The holy mother’s dual conception carried into the Reformation, as did the metaphor of belief as impregnation. Martin Luther appealed to Meister Eckhart’s primacy of the spiritual in his debates with Johannes Oecolampadius, Ulrich Zwingli and others over the right interpretation of the supper. Luther wrote that it was the spiritual reality of Christ’s presence that gave significance to the physical object of Christ’s flesh and blood in the supper. They were joined together, but Mary’s spiritual conception was the conduit for her physical pregnancy:

When the Virgin Mary conceived and bore Christ, Christ was certainly a real, physical, visible man and not only a spiritual being; yet she conceived and bore him spiritually also. How? In this way: She believed the word of the angel that she would conceive in her womb and bear a son. With the same belief in the angel’s word she conceived and bore Christ spiritually in her heart at the same time as she conceived and bore him physically in her womb. If she had not conceived Christ spiritually in her heart, she would never have conceived him physically…Since she grasped the word and through faith became pregnant with it in her heart, she also become physically pregnant with that which the word in her heart said to her.

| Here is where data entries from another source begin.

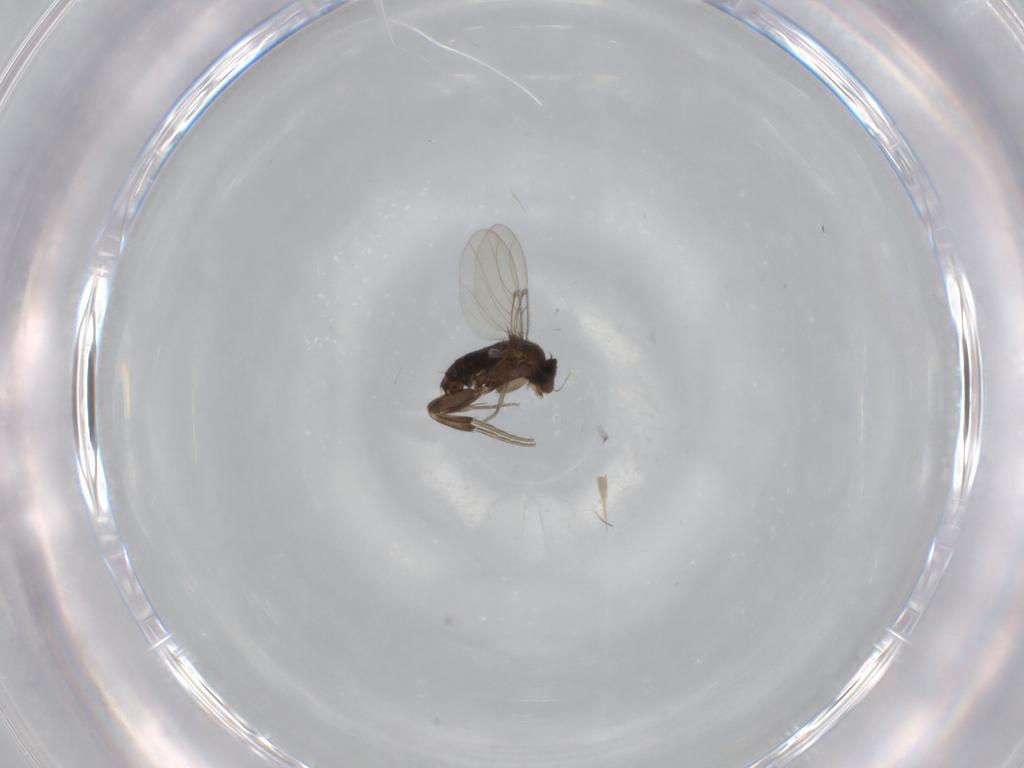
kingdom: Animalia
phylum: Arthropoda
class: Insecta
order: Diptera
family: Phoridae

Luther went on to state that Christ’s incarnation would have been worthless to Mary had he not first been made spiritually manifest in her heart through belief in the words of God. Elsewhere, Luther allegorized Mary as the believing individuals who comprised the Church. He was preaching on the Epiphany, the appearance of the Magi, Matthew 2:1-12. He began his sermon by preaching that “the natural birth of Christ in every way signifies his spiritual birth—his birth in us and our in him…For this birth two things are necessary, God’s word and faith, and in these two the spiritual birth of Christ is fulfilled.” On verse 11, “They went into the house and found the child with Mary his mother and fell down and worshipped him,” Luther preached, the house was the church, because only in the church “are they to be found who are pregnant and fruitful by the Holy Spirit, give Christian birth, and lead a Christian life.”

For Luther, the nativity event was itself pregnant with meaning, pulsing with associations and images that point to new life. Christians become Mary as we give birth to the Word in faith. We also become Christ himself, since the incarnation marks the exchange of our birth for his. By faith, Luther taught, Christians were given not just knowledge of Christ, but they were given Christ himself to put on—so much so that by faith “you sit assuredly in the Virgin Mary’s lap and are her dear child.” Finally, every Christian becomes the desperate audience of the Christ child. For the angel “does not simply say: ‘Christ is born,’ but: ‘for you he is born.’”

The Fruit of Faith

There is still much to explore on the topic, and I plan to do so. So in lieu of a nicely wrapped conclusion, may I offer some devotional application?

As you consider the fruit of Mary’s labor and the blessing of Christ’s appearance this season, may you take Christ as a gift, a miraculous coming of God, not only into the world, but into your very soul. May you join our mother, Mary, in seeing Christ’s coming as an in-breaking of God within your innermost being. And may Christ be born anew in your heart this Christmas.